(TASK INPUT begins)
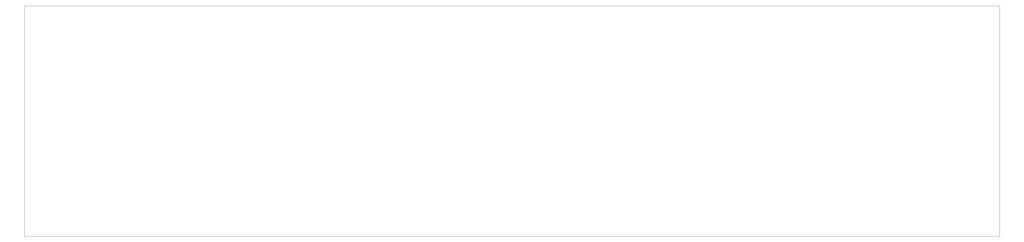
<source format=gm1>
*%FSLAX23Y23*%
*%MOIN*%
G01*
D11*
X4162Y5727D02*
X15879D01*
Y8502D02*
X4162D01*
Y5727D01*
X15879D02*
Y8502D01*
D02*
M02*

</source>
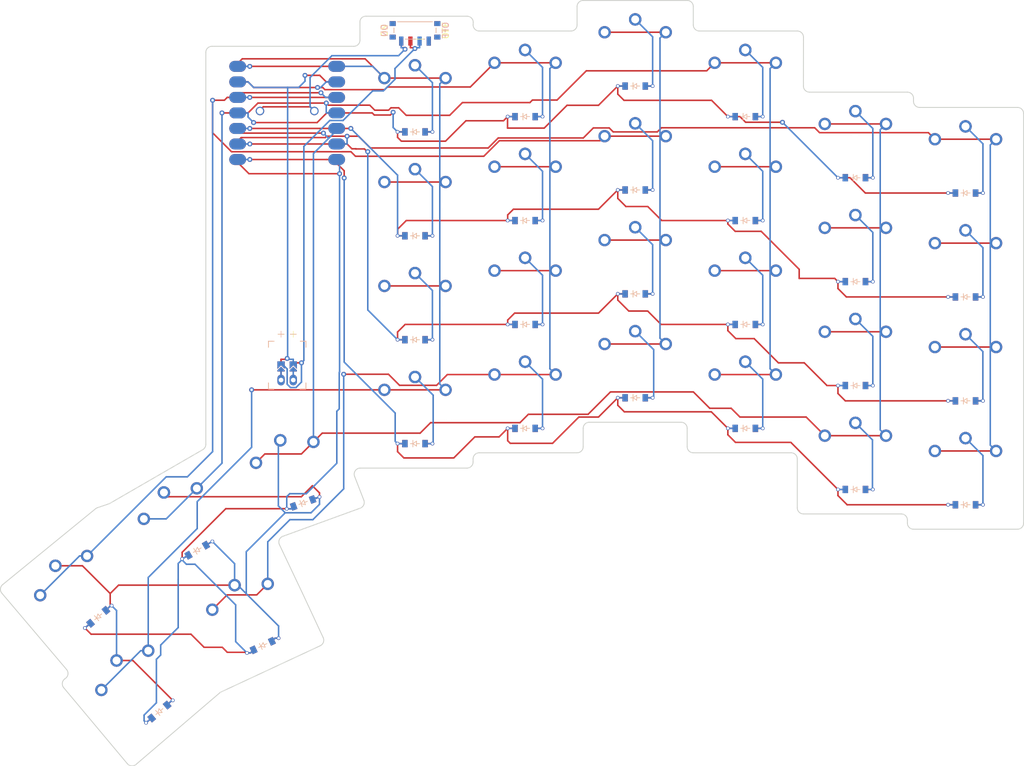
<source format=kicad_pcb>
(kicad_pcb
	(version 20240108)
	(generator "pcbnew")
	(generator_version "8.0")
	(general
		(thickness 1.6)
		(legacy_teardrops no)
	)
	(paper "A3")
	(title_block
		(title "sleepy58")
		(rev "v1.0.0")
		(company "Unknown")
	)
	(layers
		(0 "F.Cu" signal)
		(31 "B.Cu" signal)
		(32 "B.Adhes" user "B.Adhesive")
		(33 "F.Adhes" user "F.Adhesive")
		(34 "B.Paste" user)
		(35 "F.Paste" user)
		(36 "B.SilkS" user "B.Silkscreen")
		(37 "F.SilkS" user "F.Silkscreen")
		(38 "B.Mask" user)
		(39 "F.Mask" user)
		(40 "Dwgs.User" user "User.Drawings")
		(41 "Cmts.User" user "User.Comments")
		(42 "Eco1.User" user "User.Eco1")
		(43 "Eco2.User" user "User.Eco2")
		(44 "Edge.Cuts" user)
		(45 "Margin" user)
		(46 "B.CrtYd" user "B.Courtyard")
		(47 "F.CrtYd" user "F.Courtyard")
		(48 "B.Fab" user)
		(49 "F.Fab" user)
	)
	(setup
		(pad_to_mask_clearance 0.05)
		(allow_soldermask_bridges_in_footprints no)
		(pcbplotparams
			(layerselection 0x00010fc_ffffffff)
			(plot_on_all_layers_selection 0x0000000_00000000)
			(disableapertmacros no)
			(usegerberextensions no)
			(usegerberattributes yes)
			(usegerberadvancedattributes yes)
			(creategerberjobfile yes)
			(dashed_line_dash_ratio 12.000000)
			(dashed_line_gap_ratio 3.000000)
			(svgprecision 4)
			(plotframeref no)
			(viasonmask no)
			(mode 1)
			(useauxorigin no)
			(hpglpennumber 1)
			(hpglpenspeed 20)
			(hpglpendiameter 15.000000)
			(pdf_front_fp_property_popups yes)
			(pdf_back_fp_property_popups yes)
			(dxfpolygonmode yes)
			(dxfimperialunits yes)
			(dxfusepcbnewfont yes)
			(psnegative no)
			(psa4output no)
			(plotreference yes)
			(plotvalue yes)
			(plotfptext yes)
			(plotinvisibletext no)
			(sketchpadsonfab no)
			(subtractmaskfromsilk no)
			(outputformat 1)
			(mirror no)
			(drillshape 0)
			(scaleselection 1)
			(outputdirectory "gerbers/")
		)
	)
	(net 0 "")
	(net 1 "C0")
	(net 2 "outer_bottom")
	(net 3 "outer_home")
	(net 4 "outer_top")
	(net 5 "outer_num")
	(net 6 "C1")
	(net 7 "pinky_bottom")
	(net 8 "pinky_home")
	(net 9 "pinky_top")
	(net 10 "pinky_num")
	(net 11 "C2")
	(net 12 "ring_bottom")
	(net 13 "ring_home")
	(net 14 "ring_top")
	(net 15 "ring_num")
	(net 16 "C3")
	(net 17 "middle_bottom")
	(net 18 "middle_home")
	(net 19 "middle_top")
	(net 20 "middle_num")
	(net 21 "C4")
	(net 22 "index_bottom")
	(net 23 "index_home")
	(net 24 "index_top")
	(net 25 "index_num")
	(net 26 "C5")
	(net 27 "inner_bottom")
	(net 28 "inner_home")
	(net 29 "inner_top")
	(net 30 "inner_num")
	(net 31 "default_default")
	(net 32 "R1")
	(net 33 "R2")
	(net 34 "R3")
	(net 35 "R4")
	(net 36 "R0")
	(net 37 "3V3")
	(net 38 "GND")
	(net 39 "5V")
	(net 40 "XBAT+")
	(net 41 "BBAT+")
	(net 42 "JST1_1")
	(net 43 "JST1_2")
	(footprint "ceoloide:diode_tht_sod123" (layer "F.Cu") (at 100 105))
	(footprint "PG1350" (layer "F.Cu") (at 136 41.5))
	(footprint "ceoloide:diode_tht_sod123" (layer "F.Cu") (at 190 115))
	(footprint "ceoloide:diode_tht_sod123" (layer "F.Cu") (at 58.2139 148.8302 40))
	(footprint "ceoloide:diode_tht_sod123" (layer "F.Cu") (at 100 88))
	(footprint "ceoloide:diode_tht_sod123" (layer "F.Cu") (at 154 85.5))
	(footprint "PG1350" (layer "F.Cu") (at 100 83))
	(footprint "ceoloide:diode_tht_sod123" (layer "F.Cu") (at 118 85.5))
	(footprint "ceoloide:diode_tht_sod123" (layer "F.Cu") (at 136 97.5))
	(footprint "ceoloide:diode_tht_sod123" (layer "F.Cu") (at 118 51.5))
	(footprint "PG1350" (layer "F.Cu") (at 172 90.5))
	(footprint "ceoloide:diode_tht_sod123" (layer "F.Cu") (at 81.7101 114.6985 20))
	(footprint "PG1350" (layer "F.Cu") (at 55 145 40))
	(footprint "PG1350" (layer "F.Cu") (at 100 66))
	(footprint "PG1350" (layer "F.Cu") (at 154 46.5))
	(footprint "PG1350" (layer "F.Cu") (at 136 58.5))
	(footprint "ceoloide:diode_tht_sod123" (layer "F.Cu") (at 64.4 122.4301 30))
	(footprint "ceoloide:diode_tht_sod123" (layer "F.Cu") (at 118 102.5))
	(footprint "ceoloide:diode_tht_sod123" (layer "F.Cu") (at 136 46.5))
	(footprint "PG1350" (layer "F.Cu") (at 118 97.5))
	(footprint "PG1350" (layer "F.Cu") (at 45 129.5 40))
	(footprint "PG1350" (layer "F.Cu") (at 190 110))
	(footprint "PG1350" (layer "F.Cu") (at 154 97.5))
	(footprint "ceoloide:diode_tht_sod123" (layer "F.Cu") (at 190 81))
	(footprint "ceoloide:diode_tht_sod123" (layer "F.Cu") (at 100 54))
	(footprint "PG1350" (layer "F.Cu") (at 172 73.5))
	(footprint "ceoloide:diode_tht_sod123" (layer "F.Cu") (at 48.2139 133.3302 40))
	(footprint "ceoloide:diode_tht_sod123" (layer "F.Cu") (at 154 68.5))
	(footprint "PG1350" (layer "F.Cu") (at 154 80.5))
	(footprint "PG1350" (layer "F.Cu") (at 154 63.5))
	(footprint "ceoloide:diode_tht_sod123" (layer "F.Cu") (at 172 112.5))
	(footprint "ceoloide:battery_connector_jst_ph_2" (layer "F.Cu") (at 79.1 94.6 180))
	(footprint "PG1350" (layer "F.Cu") (at 172 56.5))
	(footprint "ceoloide:diode_tht_sod123" (layer "F.Cu") (at 190 98))
	(footprint "PG1350" (layer "F.Cu") (at 73 133.5 25))
	(footprint "PG1350" (layer "F.Cu") (at 190 59))
	(footprint "ceoloide:diode_tht_sod123" (layer "F.Cu") (at 118 68.5))
	(footprint "ceoloide:diode_tht_sod123" (layer "F.Cu") (at 172 61.5))
	(footprint "PG1350" (layer "F.Cu") (at 118 80.5))
	(footprint "PG1350" (layer "F.Cu") (at 136 92.5))
	(footprint "ceoloide:diode_tht_sod123"
		(layer "F.Cu")
		(uuid "a454318c-1111-4a8e-ae60-a0b1c4b46f5f")
		(at 136 80.5)
		(property "Reference" "D10"
			(at 0 0 0)
			(layer "F.SilkS")
			(hide yes)
			(uuid "f6bb6102-a78b-40d9-b5b4-82f05431fb7c")
			(effects
				(font
					(size 1 1)
					(thickness 0.15)
				)
			)
		)
		(property "Value" ""
			(at 0 0 0)
			(layer "F.Fab")
			(uuid "94943306-4d78-4776-a344-41050df14d80")
			(effects
				(font
					(size 1.27 1.27)
					(thickness 0.15)
				)
			)
		)
		(property "Footprint" ""
			(at 0 0 0)
			(layer "F.Fab")
			(hide yes)
			(uuid "a2bba5fb-e312-4b15-8e20-2ec093088e6c")
			(effects
				(font
					(size 1.27 1.27)
					(thickness 0.15)
				)
			)
		)
		(property "Datasheet" ""
			(at 0 0 0)
			(layer "F.Fab")
			(hide yes)
			(uuid "309860e1-62f3-4205-9e1f-fe4c4acf6c09")
			(effects
				(font
					(size 1.27 1.27)
					(thickness 0.15)
				)
			)
		)
		(property "Description" ""
			(at 0 0 0)
			(layer "F.Fab")
			(hide yes)
			(uuid "a6467f45-c574-4575-946d-ddd4c98b9861")
			(effects
				(font
					(size 1.27 1.27)
					(thickness 0.15)
				)
			)
		)
		(attr smd)
		(fp_line
			(start -0.75 0)
			(end -0.35 0)
			(stroke
				(width 0.1)
				(type solid)
			)
			(layer "B.SilkS")
			(uuid "9ea7623a-dbe2-4aec-9fa7-aba96efcd36f")
		)
		(fp_line
			(start -0.35 0)
			(end -0.35 -0.55)
			(stroke
				(width 0.1)
				(type solid)
			)
			(layer "B.SilkS")
			(uuid "0e19805f-50a8-46d0-ad1d-c37e9804b913")
		)
		(fp_line
			(start -0.35 0)
			(end -0.35 0.55)
			(stroke
				(width 0.1)
				(type solid)
			)
			(layer "B.SilkS")
			(uuid "3d959eff-7ac4-4670-ab68-a8a9e2d00d43")
		)
		(fp_line
			(start -0.35 0)
			(end 0.25 -0.4)
			(stroke
				(width 0.1)
				(type solid)
			)
			(layer "B.SilkS")
			(uuid "c34c74fa-9c04-44a4-9c35-12efcc6c882d")
		)
		(fp_line
			(start 0.25 -0.4)
			(end 0.25 0.4)
			(stroke
				(width 0.1)
				(type solid)
			)
			(layer "B.SilkS")
			(uuid "7fd1493e-c59c-4680-9b0b-16d23a14e981")
		)
		(fp_line
			(start 0.25 0)
			(end 0.75 0)
			(stroke
				(width 0.1)
				(type solid)
			)
			(layer "B.SilkS")
			(uuid "4d3d9992-09de-4b64-bc51-ca4d5fd5ad5a")
		)
		(fp_line
			(start 0.25 0.4)
			(end -0.35 0)
			(stroke
				(width 0.1)
				(type solid)
			)
			(layer "B.SilkS")
			(uuid "f933e73c-83b7-4cc1-90bc-70cf969ae5c2")
		)
		(fp_line
			(start -0.75 0)
			(end -0.35 0)
			(stroke
				(width 0.1)
				(type solid)
			)
			(layer "F.SilkS")
			(uuid "f71593a9-af37-403d-8b16-5864b6ec6a9b")
		)
		(fp_line
			(start -0.35 0)
			(end -0.35 -0.55)
			(stroke
				(width 0.1)
				(type solid)
			)
			(layer "F.SilkS")
			(uuid "4cdf8370-a5de-429d-b913-1614aa8c89ba")
		)
		(fp_line
			(start -0.35 0)
			(end -0.35 0.55)
			(stroke
				(width 0.1)
				(type solid)
			)
			(layer "F.SilkS")
			(uuid "a7b2baa0-d864-444a-b1b7-dd51b4c79cf9")
		)
		(fp_line
			(start -0.35 0)
			(end 0.25 -0.4)
			(stroke
				(width 0.1)
				(type solid)
			)
			(layer "F.SilkS")
			(uuid "5fd1c713-bf7d-4098-81de-5caaae711d58")
		)
		(fp_line
			(start 0.25 -0.4)
			(end 0.25 0.4)
			(stroke
				(width 0.1)
				(type solid)
			)
			(layer "F.SilkS")
			(uuid "7275d5ff-98d1-4980-958e-5d956da4edc5")
		)
		(fp_line
			(start 0.25 0)
			(end 0.75 0)
			(stroke
				(width 0.1)
				(type solid)
			)
			(layer "F.SilkS")
			(uuid "5e21c5c7-b93a-4621-903b-e4c027080e60")
		)
		(fp_line
			(start 0.25 0.4)
			(end -0.35 0)
			(stroke
				(width 0.1)
				(type solid)
			)
			(layer "F.SilkS")
			(uuid "38a8c11f-087a-493d-8f0e-8f65c5b011f1")
		)
		(pad "1" smd rect
			(at -1.65 0)
			(size 0.9 1.2)
			(layers "F.Cu" "F.Paste" "F.Mask")
			(net 33 "R2")
			(uuid "82c2b013-1bb0-44e7-8808-71757f2df33b")
		)
		(pad "1" smd rect
			(at -1.65 0)
			(size 0.
... [238794 chars truncated]
</source>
(TASK INPUT ends)
What is needed is a single number: how many lines of the data contain the word "Adhesive".

2